Performance Audit Checklist

  • Measure Time to Interactive (TTI) on real devices (not just localhost)
  • Check if unused dependencies are in bundle (run analyzer)
  • Identify which components re-render most frequently (DevTools Profiler)
  • Check if state updates cascade (log state changes and re-renders)
  • Measure JavaScript parse/execute time on a slow device
  • Verify images are optimized and use modern formats (AVIF/WebP)
  • Check if third-party scripts (analytics, ads) block rendering
  • Verify lazy loading is working (routes, heavy components)

How to Recover Performance

1. Fix Bundle Size First

Remove or replace heavy dependencies:

Audit aggressively. If a library is > 50 KB, question it. Can you use a lighter alternative? Can you defer loading it?

Example: Moment.js is 67 KB. Date-fns is 13 KB for the same features. Replacing it saves 54 KB.

Lazy load heavy features. If a charting library is only used in admin pages, don’t bundle it globally. Load it dynamically.

// Angular example: lazy load a component with its dependencies
const AdminDashboard = () => import('./admin/dashboard.component');

// In routing
routes: [
  {
    path: 'admin',
    loadComponent: () => import('./admin/admin.component'),
    loadChildren: () => import('./admin/admin.routes'),
  }
];

2. Fix Rendering Efficiency

Use OnPush change detection in Angular (or equivalents in other frameworks):

@Component({
  selector: 'app-product-card',
  templateUrl: './product-card.component.html',
  changeDetection: ChangeDetectionStrategy.OnPush,
})
export class ProductCardComponent {
  @Input() product: Product;
}

This tells Angular: only re-render this component if its inputs change, not on every global change event.

Memoize selectors:

// Instead of:
products$ = this.store.select(state => state.products.items.filter(...));

// Use a memoized selector:
products$ = this.store.select(selectFilteredProducts);

Memoized selectors prevent re-computation if inputs haven’t changed.

3. Fix State Shape

Normalize state. Instead of:

{
  products: [
    { id: 1, name: 'Shirt', category: { id: 72, name: 'Clothing' } },
    { id: 2, name: 'Pants', category: { id: 72, name: 'Clothing' } },
  ]
}

Use:

{
  products: [1, 2],
  byId: {
    1: { id: 1, name: 'Shirt', categoryId: 72 },
    2: { id: 2, name: 'Pants', categoryId: 72 },
  },
  categories: {
    72: { id: 72, name: 'Clothing' }
  }
}

Normalized state is smaller and updates don’t cascade through nested objects.

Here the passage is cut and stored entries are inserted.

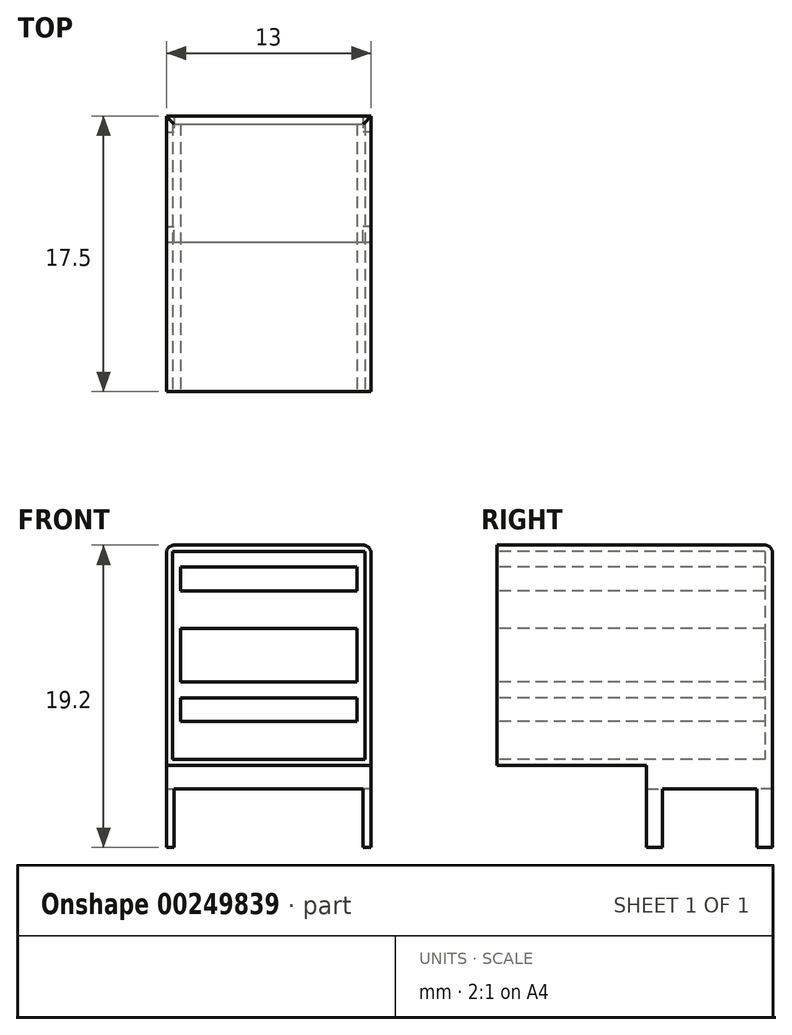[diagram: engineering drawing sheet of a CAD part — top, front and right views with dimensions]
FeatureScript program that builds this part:
annotation { "Feature Type Name" : "Feature", "Feature Type Description" : "" }
export const myFeature = defineFeature(function(context is Context, id is Id, definition is map)
    precondition{}
    {
        {
            var Q0;
            Q0=qCreatedBy(makeId("Front.planeOp"),FACE);
            var sketch = newSketch(context, id + "F0", { "sketchPlane" : qUnion([Q0])});
            skLineSegment(sketch, "E0.bottom", {"start": v(0, 0) * mm, "end": v(13, 0) * mm});
            skLineSegment(sketch, "E0.top", {"start": v(0, 14) * mm, "end": v(13, 14) * mm});
            skLineSegment(sketch, "E0.left", {"start": v(0, 0) * mm, "end": v(0, 14) * mm});
            skLineSegment(sketch, "E0.right", {"start": v(13, 0) * mm, "end": v(13, 14) * mm});
            skSolve(sketch);
        }
        {
            var Q0;
            Q0 = qSketchRegion(id + "F0", true);
            extrude(context, id + "F1", {"entities" : qUnion([Q0]), "depth" : 17.5 * mm});
        }
        {
            var Q0;
            Q0=makeQuery(id+"F1.opExtrude","CAP_FACE",FACE,{"disambiguationData":[OSD([sQuery(id+"F0.wireOp",EDGE,"E0.bottom"),sQuery(id+"F0.wireOp",EDGE,"E0.top"),sQuery(id+"F0.wireOp",EDGE,"E0.left"),sQuery(id+"F0.wireOp",EDGE,"E0.right")])],"isStart":false});
            var sketch = newSketch(context, id + "F2", { "sketchPlane" : qUnion([Q0])});
            skLineSegment(sketch, "E1.bottom", {"start": v(0.4, 13.6) * mm, "end": v(12.6, 13.6) * mm});
            skLineSegment(sketch, "E1.top", {"start": v(0.4, 0.4) * mm, "end": v(12.6, 0.4) * mm});
            skLineSegment(sketch, "E1.left", {"start": v(0.4, 13.6) * mm, "end": v(0.4, 0.4) * mm});
            skLineSegment(sketch, "E1.right", {"start": v(12.6, 13.6) * mm, "end": v(12.6, 0.4) * mm});
            skLineSegment(sketch, "E2", {"start": v(6.5, 13.6) * mm, "end": v(6.5, 0.4) * mm, "construction": true});
            skLineSegment(sketch, "E3", {"start": v(0.4, 7) * mm, "end": v(12.6, 7) * mm, "construction": true});
            skLineSegment(sketch, "E4.bottom", {"start": v(0.9, 8.7) * mm, "end": v(12.1, 8.7) * mm});
            skLineSegment(sketch, "E4.top", {"start": v(0.9, 5.3) * mm, "end": v(12.1, 5.3) * mm});
            skLineSegment(sketch, "E4.left", {"start": v(0.9, 8.7) * mm, "end": v(0.9, 5.3) * mm});
            skLineSegment(sketch, "E4.right", {"start": v(12.1, 8.7) * mm, "end": v(12.1, 5.3) * mm});
            skLineSegment(sketch, "E5.bottom", {"start": v(0.9, 12.6) * mm, "end": v(12.1, 12.6) * mm});
            skLineSegment(sketch, "E5.top", {"start": v(0.9, 11.1) * mm, "end": v(12.1, 11.1) * mm});
            skLineSegment(sketch, "E5.left", {"start": v(0.9, 12.6) * mm, "end": v(0.9, 11.1) * mm});
            skLineSegment(sketch, "E5.right", {"start": v(12.1, 12.6) * mm, "end": v(12.1, 11.1) * mm});
            skLineSegment(sketch, "E6.bottom", {"start": v(0.9, 4.3) * mm, "end": v(12.1, 4.3) * mm});
            skLineSegment(sketch, "E6.top", {"start": v(0.9, 2.8) * mm, "end": v(12.1, 2.8) * mm});
            skLineSegment(sketch, "E6.left", {"start": v(0.9, 4.3) * mm, "end": v(0.9, 2.8) * mm});
            skLineSegment(sketch, "E6.right", {"start": v(12.1, 4.3) * mm, "end": v(12.1, 2.8) * mm});
            skSolve(sketch);
        }
        {
            var Q0;
            Q0 = qSketchRegion(id + "F2", true);
            extrude(context, id + "F3", {"entities" : qUnion([Q0]), "operationType" : NewBodyOperationType.REMOVE, "oppositeDirection" : true, "depth" : 17 * mm});
        }
        {
            var Q0;
            Q0=makeQuery(id+"F1.opExtrude","SWEPT_FACE",FACE,{"disambiguationData":[OSD([sQuery(id+"F0.wireOp",EDGE,"E0.bottom")])]});
            var sketch = newSketch(context, id + "F4", { "sketchPlane" : qUnion([Q0])});
            skLineSegment(sketch, "E7.bottom", {"start": v(0, 0) * mm, "end": v(13, 0) * mm});
            skLineSegment(sketch, "E7.top", {"start": v(0, 8) * mm, "end": v(13, 8) * mm});
            skLineSegment(sketch, "E7.left", {"start": v(0, 0) * mm, "end": v(0, 8) * mm});
            skLineSegment(sketch, "E7.right", {"start": v(13, 0) * mm, "end": v(13, 8) * mm});
            skSolve(sketch);
        }
        {
            var Q0;
            Q0 = qSketchRegion(id + "F4", true);
            extrude(context, id + "F5", {"entities" : qUnion([Q0]), "operationType" : NewBodyOperationType.ADD, "depth" : 1.5 * mm});
        }
        {
            var Q0;
            Q0=makeQuery(id+"F5.opExtrude","CAP_FACE",FACE,{"disambiguationData":[OSD([sQuery(id+"F4.wireOp",EDGE,"E7.bottom"),sQuery(id+"F4.wireOp",EDGE,"E7.top"),sQuery(id+"F4.wireOp",EDGE,"E7.left"),sQuery(id+"F4.wireOp",EDGE,"E7.right")])],"isStart":false});
            var sketch = newSketch(context, id + "F6", { "sketchPlane" : qUnion([Q0])});
            skLineSegment(sketch, "E8.bottom", {"start": v(0, 8) * mm, "end": v(0.5, 8) * mm});
            skLineSegment(sketch, "E8.top", {"start": v(0, 7) * mm, "end": v(0.5, 7) * mm});
            skLineSegment(sketch, "E8.left", {"start": v(0, 8) * mm, "end": v(0, 7) * mm});
            skLineSegment(sketch, "E8.right", {"start": v(0.5, 8) * mm, "end": v(0.5, 7) * mm});
            skLineSegment(sketch, "E9.bottom", {"start": v(0, 0) * mm, "end": v(0.5, 0) * mm});
            skLineSegment(sketch, "E9.top", {"start": v(0, 1) * mm, "end": v(0.5, 1) * mm});
            skLineSegment(sketch, "E9.left", {"start": v(0, 0) * mm, "end": v(0, 1) * mm});
            skLineSegment(sketch, "E9.right", {"start": v(0.5, 0) * mm, "end": v(0.5, 1) * mm});
            skLineSegment(sketch, "E10.bottom", {"start": v(13, 8) * mm, "end": v(12.5, 8) * mm});
            skLineSegment(sketch, "E10.top", {"start": v(13, 7) * mm, "end": v(12.5, 7) * mm});
            skLineSegment(sketch, "E10.left", {"start": v(13, 8) * mm, "end": v(13, 7) * mm});
            skLineSegment(sketch, "E10.right", {"start": v(12.5, 8) * mm, "end": v(12.5, 7) * mm});
            skLineSegment(sketch, "E11.bottom", {"start": v(13, 0) * mm, "end": v(12.5, 0) * mm});
            skLineSegment(sketch, "E11.top", {"start": v(13, 1) * mm, "end": v(12.5, 1) * mm});
            skLineSegment(sketch, "E11.left", {"start": v(13, 0) * mm, "end": v(13, 1) * mm});
            skLineSegment(sketch, "E11.right", {"start": v(12.5, 0) * mm, "end": v(12.5, 1) * mm});
            skSolve(sketch);
        }
        {
            var Q0;
            Q0 = qSketchRegion(id + "F6", true);
            extrude(context, id + "F7", {"entities" : qUnion([Q0]), "operationType" : NewBodyOperationType.ADD, "depth" : 3.7 * mm});
        }
        {
            var Q0;
            Q0=makeQuery(id+"F1.opExtrude","SWEPT_EDGE",EDGE,{"disambiguationData":[OSD([sQuery(id+"F0.wireOp",EDGE,"E0.top"),sQuery(id+"F0.wireOp",EDGE,"E0.right")])]});
            var Q1;
            Q1=makeQuery(id+"F1.opExtrude","CAP_EDGE",EDGE,{"disambiguationData":[OSD([sQuery(id+"F0.wireOp",EDGE,"E0.top")])],"isStart":true});
            var Q2;
            Q2=makeQuery(id+"F1.opExtrude","SWEPT_EDGE",EDGE,{"disambiguationData":[OSD([sQuery(id+"F0.wireOp",EDGE,"E0.top"),sQuery(id+"F0.wireOp",EDGE,"E0.left")])]});
            fillet(context, id + "F8", {"entities" : qUnion([Q0, Q1, Q2]), "radius" : 0.5 * mm, "tangentPropagation" : true, "allowEdgeOverflow" : false});
        }
    });
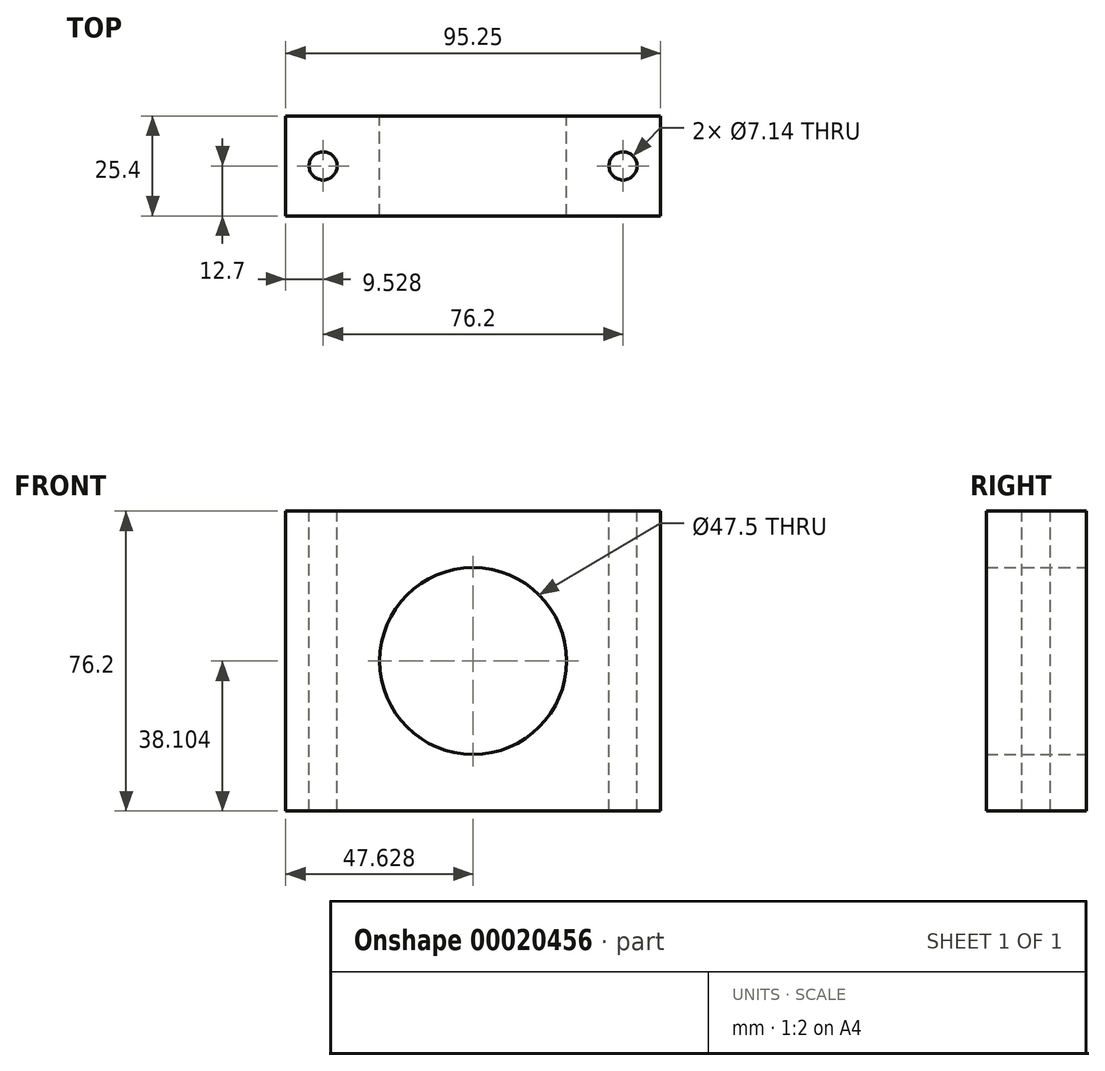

4. Automate Performance Budgets

Add CI checks to prevent regressions:

// package.json
{
  "bundlesize": [
    {
      "path": "./dist/**/*.{js,css}",
      "maxSize": "200 kb"
    }
  ]
}
npm install --save-dev bundlesize
npm run build && npx bundlesize

This is critical. Without automation, performance slowly degrades again.

Conclusion

Large frontend apps feel slow because performance debt accumulates invisibly. A 50 KB library here, unnecessary re-renders there, a few deeply nested components—each is small. Together, they add seconds of latency.

Recovery is systematic:

  1. Measure with real tools (not guesses)
  2. Identify the biggest problems (usually bundle size or rendering)
  3. Fix in priority order (biggest wins first)
  4. Automate budgets to prevent regression

Start with bundle analysis. Remove unused dependencies. Then fix rendering inefficiencies. Most performance problems aren’t mysterious—they’re the visible result of accumulated, unchecked growth.

The good news: you already wrote the code. You’re not rewriting the app. You’re just being intentional about what you ship and how it runs. A week of performance work now saves months of user frustration later.